One night when Gary Cella was going over homework with his 11-year-old daughter, he was shocked to discover that the assignment included racial, ethnic and gender slurs.
According to NBC, Cella says:
"I feel as a parent of a seventh-grader that words that start with the letter 'F' and are four letters in duration and that words that start with letter 'N' and are six letters in duration are inappropriate… Like many parents, I said, 'Let's go over your homework.' When I saw this, I literally stopped in my tracks and did the classic double-take. It's not something you expect from any school."

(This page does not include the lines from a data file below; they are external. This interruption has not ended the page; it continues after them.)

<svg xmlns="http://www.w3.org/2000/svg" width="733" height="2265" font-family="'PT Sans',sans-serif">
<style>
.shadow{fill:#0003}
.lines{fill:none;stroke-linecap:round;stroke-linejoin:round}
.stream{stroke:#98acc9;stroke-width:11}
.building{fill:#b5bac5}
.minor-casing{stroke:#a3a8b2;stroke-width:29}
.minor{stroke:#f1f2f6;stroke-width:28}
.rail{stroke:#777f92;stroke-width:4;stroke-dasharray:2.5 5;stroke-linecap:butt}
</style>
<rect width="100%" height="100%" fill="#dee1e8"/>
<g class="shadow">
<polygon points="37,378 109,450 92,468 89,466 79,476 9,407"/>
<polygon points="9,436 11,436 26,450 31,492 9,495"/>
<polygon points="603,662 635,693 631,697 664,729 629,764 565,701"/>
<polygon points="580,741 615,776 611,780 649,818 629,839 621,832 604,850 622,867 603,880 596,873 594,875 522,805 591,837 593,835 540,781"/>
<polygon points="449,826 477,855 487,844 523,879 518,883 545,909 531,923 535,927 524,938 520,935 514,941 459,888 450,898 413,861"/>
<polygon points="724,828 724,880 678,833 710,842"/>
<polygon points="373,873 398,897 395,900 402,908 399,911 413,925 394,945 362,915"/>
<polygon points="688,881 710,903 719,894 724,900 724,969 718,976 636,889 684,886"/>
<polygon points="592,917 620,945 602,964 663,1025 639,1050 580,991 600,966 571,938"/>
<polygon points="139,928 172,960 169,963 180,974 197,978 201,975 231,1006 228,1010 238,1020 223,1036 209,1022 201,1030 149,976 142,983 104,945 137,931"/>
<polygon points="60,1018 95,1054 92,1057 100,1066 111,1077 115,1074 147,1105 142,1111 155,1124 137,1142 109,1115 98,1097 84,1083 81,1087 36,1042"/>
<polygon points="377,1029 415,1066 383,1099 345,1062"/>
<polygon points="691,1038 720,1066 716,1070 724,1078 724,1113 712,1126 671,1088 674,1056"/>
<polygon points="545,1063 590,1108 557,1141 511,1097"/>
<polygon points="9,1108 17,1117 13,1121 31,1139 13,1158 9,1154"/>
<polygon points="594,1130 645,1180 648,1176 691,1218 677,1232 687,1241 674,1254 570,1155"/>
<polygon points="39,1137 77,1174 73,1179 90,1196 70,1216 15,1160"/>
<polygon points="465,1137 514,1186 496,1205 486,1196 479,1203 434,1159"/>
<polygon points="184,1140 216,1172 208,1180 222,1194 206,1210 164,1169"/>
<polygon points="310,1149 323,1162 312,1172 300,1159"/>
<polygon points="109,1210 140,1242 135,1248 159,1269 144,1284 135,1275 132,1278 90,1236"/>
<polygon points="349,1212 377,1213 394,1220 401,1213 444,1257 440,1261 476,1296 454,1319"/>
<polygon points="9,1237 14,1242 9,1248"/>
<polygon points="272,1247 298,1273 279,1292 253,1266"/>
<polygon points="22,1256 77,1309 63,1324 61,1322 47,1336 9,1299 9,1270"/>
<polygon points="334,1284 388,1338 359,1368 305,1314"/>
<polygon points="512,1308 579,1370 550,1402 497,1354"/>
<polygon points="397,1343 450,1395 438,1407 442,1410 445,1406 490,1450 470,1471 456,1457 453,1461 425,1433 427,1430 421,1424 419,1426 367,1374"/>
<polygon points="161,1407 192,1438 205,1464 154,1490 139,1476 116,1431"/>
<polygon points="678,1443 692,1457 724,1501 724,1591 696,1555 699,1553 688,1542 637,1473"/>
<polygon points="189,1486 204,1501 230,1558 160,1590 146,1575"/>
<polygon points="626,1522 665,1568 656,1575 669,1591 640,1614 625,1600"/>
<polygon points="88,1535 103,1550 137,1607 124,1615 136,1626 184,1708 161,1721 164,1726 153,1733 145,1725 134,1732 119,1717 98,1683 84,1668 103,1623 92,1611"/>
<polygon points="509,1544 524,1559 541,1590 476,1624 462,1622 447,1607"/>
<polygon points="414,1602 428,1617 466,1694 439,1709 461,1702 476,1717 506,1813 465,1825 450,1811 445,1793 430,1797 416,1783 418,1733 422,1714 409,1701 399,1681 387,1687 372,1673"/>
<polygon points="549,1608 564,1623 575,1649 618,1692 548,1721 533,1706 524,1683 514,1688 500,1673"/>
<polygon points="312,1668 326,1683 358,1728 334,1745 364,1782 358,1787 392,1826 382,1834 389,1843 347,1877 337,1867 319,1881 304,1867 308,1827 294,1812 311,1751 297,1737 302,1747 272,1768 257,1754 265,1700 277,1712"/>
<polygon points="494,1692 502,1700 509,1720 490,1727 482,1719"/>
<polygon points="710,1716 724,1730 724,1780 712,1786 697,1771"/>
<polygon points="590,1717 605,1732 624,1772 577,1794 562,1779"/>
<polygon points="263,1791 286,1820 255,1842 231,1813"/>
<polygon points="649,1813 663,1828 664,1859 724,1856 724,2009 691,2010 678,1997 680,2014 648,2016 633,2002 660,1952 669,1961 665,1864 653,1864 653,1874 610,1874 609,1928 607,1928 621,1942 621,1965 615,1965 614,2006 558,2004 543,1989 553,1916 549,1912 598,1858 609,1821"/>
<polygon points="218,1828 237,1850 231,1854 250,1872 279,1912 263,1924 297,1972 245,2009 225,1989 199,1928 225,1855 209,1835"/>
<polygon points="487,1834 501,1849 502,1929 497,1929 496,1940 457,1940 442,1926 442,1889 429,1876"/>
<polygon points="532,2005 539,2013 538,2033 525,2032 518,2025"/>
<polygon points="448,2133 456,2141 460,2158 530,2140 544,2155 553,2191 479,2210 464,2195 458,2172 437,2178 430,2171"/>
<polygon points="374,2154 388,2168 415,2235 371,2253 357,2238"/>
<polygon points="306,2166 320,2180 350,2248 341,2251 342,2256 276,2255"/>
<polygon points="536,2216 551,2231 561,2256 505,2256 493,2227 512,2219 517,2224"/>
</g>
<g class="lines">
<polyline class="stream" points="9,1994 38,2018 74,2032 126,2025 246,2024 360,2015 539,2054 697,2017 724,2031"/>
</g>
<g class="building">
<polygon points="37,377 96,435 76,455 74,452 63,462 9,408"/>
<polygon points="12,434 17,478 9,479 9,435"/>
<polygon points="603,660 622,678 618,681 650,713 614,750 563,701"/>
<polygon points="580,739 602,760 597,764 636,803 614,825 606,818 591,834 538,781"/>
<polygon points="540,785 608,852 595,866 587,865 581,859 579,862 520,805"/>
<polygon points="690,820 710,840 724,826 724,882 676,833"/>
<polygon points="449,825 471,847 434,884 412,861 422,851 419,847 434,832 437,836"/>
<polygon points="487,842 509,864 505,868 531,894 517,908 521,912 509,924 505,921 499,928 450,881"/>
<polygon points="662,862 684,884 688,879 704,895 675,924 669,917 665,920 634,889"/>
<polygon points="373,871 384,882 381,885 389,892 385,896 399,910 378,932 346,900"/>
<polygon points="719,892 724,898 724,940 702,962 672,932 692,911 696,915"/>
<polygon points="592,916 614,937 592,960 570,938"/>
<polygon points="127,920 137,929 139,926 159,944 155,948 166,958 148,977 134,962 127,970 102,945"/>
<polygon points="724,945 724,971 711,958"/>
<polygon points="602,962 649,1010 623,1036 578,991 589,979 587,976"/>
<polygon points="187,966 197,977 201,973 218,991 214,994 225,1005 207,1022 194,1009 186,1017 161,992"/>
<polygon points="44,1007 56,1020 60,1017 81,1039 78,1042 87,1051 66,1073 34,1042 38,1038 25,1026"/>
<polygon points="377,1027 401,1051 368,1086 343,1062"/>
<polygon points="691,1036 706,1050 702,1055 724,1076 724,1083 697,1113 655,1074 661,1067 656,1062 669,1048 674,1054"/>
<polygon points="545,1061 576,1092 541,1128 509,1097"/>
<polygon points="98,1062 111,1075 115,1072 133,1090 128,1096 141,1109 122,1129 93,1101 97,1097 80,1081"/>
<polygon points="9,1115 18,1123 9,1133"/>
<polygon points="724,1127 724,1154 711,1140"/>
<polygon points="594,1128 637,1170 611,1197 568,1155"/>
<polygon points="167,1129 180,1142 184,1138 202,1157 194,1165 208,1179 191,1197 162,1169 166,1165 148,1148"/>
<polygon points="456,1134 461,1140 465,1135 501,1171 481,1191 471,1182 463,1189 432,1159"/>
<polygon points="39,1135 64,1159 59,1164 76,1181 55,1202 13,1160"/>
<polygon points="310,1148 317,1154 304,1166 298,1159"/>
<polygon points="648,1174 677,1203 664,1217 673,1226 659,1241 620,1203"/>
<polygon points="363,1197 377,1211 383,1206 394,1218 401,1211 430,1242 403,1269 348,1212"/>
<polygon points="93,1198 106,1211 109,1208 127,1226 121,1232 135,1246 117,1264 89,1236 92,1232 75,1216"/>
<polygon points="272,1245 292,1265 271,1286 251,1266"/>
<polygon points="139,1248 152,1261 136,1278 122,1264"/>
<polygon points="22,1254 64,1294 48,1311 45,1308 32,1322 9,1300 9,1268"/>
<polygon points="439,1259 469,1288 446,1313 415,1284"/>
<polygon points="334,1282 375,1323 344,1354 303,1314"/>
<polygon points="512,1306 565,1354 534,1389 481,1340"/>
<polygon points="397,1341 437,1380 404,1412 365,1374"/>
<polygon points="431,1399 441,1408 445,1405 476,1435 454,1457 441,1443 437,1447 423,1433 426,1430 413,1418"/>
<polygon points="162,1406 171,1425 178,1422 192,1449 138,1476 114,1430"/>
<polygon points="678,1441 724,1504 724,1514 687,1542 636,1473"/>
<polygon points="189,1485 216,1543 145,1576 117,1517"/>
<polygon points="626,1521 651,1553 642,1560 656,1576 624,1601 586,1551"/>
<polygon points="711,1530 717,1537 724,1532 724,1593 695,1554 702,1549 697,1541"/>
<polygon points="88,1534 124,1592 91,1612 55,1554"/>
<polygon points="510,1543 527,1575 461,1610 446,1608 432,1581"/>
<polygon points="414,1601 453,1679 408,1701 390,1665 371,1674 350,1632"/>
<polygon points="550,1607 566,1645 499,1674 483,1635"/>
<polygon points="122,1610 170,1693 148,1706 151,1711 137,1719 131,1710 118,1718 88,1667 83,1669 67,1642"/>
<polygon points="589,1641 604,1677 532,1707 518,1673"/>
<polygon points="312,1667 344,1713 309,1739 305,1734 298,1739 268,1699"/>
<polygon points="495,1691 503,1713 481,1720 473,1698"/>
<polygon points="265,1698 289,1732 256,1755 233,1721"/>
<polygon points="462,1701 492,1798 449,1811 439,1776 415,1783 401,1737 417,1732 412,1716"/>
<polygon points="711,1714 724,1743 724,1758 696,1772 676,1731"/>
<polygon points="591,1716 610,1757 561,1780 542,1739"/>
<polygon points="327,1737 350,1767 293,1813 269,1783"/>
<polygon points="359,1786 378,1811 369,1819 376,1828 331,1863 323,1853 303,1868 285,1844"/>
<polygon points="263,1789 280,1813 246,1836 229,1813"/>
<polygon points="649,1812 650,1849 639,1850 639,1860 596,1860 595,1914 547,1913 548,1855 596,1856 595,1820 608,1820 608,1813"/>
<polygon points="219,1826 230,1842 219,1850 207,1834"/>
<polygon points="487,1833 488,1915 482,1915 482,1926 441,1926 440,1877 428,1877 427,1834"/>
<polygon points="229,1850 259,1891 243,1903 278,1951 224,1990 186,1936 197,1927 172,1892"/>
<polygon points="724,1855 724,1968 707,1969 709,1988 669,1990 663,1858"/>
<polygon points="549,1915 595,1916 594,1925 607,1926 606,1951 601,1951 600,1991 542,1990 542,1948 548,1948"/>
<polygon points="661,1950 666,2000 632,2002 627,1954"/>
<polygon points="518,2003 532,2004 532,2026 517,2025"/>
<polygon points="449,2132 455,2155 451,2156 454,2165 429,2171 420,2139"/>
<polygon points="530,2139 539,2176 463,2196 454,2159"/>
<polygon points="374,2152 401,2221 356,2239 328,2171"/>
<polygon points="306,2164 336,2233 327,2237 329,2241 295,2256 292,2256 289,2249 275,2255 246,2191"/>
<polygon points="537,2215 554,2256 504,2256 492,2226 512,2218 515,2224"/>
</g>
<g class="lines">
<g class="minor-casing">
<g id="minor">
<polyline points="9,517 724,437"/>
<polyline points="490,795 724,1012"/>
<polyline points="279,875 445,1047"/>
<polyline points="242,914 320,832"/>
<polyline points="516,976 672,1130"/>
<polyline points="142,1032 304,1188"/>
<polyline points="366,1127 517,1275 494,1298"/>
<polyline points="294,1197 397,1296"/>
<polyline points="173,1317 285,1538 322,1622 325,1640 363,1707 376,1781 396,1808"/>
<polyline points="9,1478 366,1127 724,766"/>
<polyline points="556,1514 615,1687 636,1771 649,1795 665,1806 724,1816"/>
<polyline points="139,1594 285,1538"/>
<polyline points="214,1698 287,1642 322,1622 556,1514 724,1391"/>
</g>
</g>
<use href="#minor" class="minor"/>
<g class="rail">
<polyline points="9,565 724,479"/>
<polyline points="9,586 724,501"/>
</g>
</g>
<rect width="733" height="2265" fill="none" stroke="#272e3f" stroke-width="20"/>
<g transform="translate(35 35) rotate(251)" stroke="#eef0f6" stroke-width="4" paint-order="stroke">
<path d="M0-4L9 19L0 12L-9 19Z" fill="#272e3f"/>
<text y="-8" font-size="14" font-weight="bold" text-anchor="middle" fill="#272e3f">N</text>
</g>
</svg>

Of course, the offensive words were the point of the assignment; the homework was part of a project with the American Library Association's Banned Books Week, and meant to "get students thinking about why certain literary classics are considered taboo." But Cella was disturbed enough to call the superintendent of schools.
The thing is, at least the school was using these words and books in a positive, teachable-moment way. I can't help but think back on my own uncomfortable experience in first grade, when the class was supposed to present some kind of history assembly program, and I was assigned the task of making a speech that included the word "Negro." I remember being torn between wanting to please my teacher and feeling incredibly awkward and embarrassed, since this was not a word I had ever uttered — and I was the only black kid in my class. At least Gary Cella's daughter is being given some context. Is it ever too early to teach why and how something is offensive?